YOUR INSTRUCTIONS - Nothing outside the range below should be printed. Output exactly the lines from the line with "пользователи гораздо более открыты для" to the line with "Бюджеты на служебные", both included.
[Opening RAW DATA section]
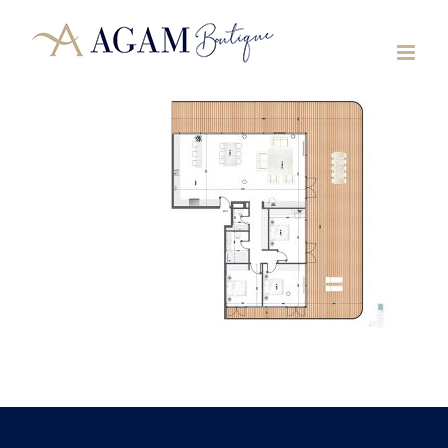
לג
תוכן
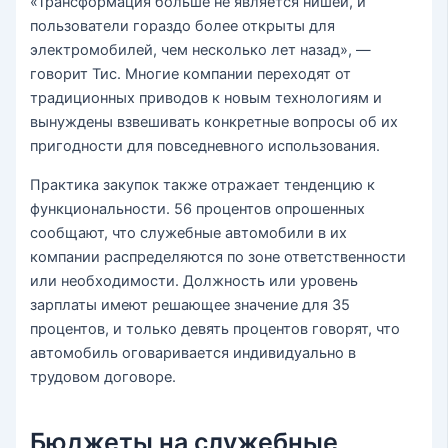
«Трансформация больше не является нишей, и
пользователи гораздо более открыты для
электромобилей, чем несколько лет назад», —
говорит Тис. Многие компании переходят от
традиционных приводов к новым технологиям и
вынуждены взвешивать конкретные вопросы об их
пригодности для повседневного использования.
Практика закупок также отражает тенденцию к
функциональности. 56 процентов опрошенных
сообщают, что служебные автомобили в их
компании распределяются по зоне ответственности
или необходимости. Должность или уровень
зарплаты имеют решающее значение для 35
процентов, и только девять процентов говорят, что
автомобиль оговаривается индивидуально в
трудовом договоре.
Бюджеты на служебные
[Closing RAW DATA section]
[Opening RAW DATA section]
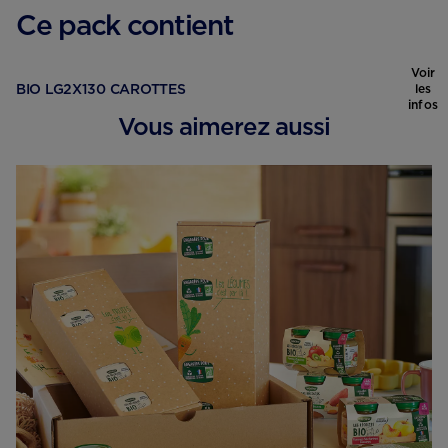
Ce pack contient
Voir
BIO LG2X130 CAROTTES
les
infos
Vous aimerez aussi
[Closing RAW DATA section]
REPLY TO THE EXERCISE -
пользователи гораздо более открыты для
электромобилей, чем несколько лет назад», —
говорит Тис. Многие компании переходят от
традиционных приводов к новым технологиям и
вынуждены взвешивать конкретные вопросы об их
пригодности для повседневного использования.
Практика закупок также отражает тенденцию к
функциональности. 56 процентов опрошенных
сообщают, что служебные автомобили в их
компании распределяются по зоне ответственности
или необходимости. Должность или уровень
зарплаты имеют решающее значение для 35
процентов, и только девять процентов говорят, что
автомобиль оговаривается индивидуально в
трудовом договоре.
Бюджеты на служебные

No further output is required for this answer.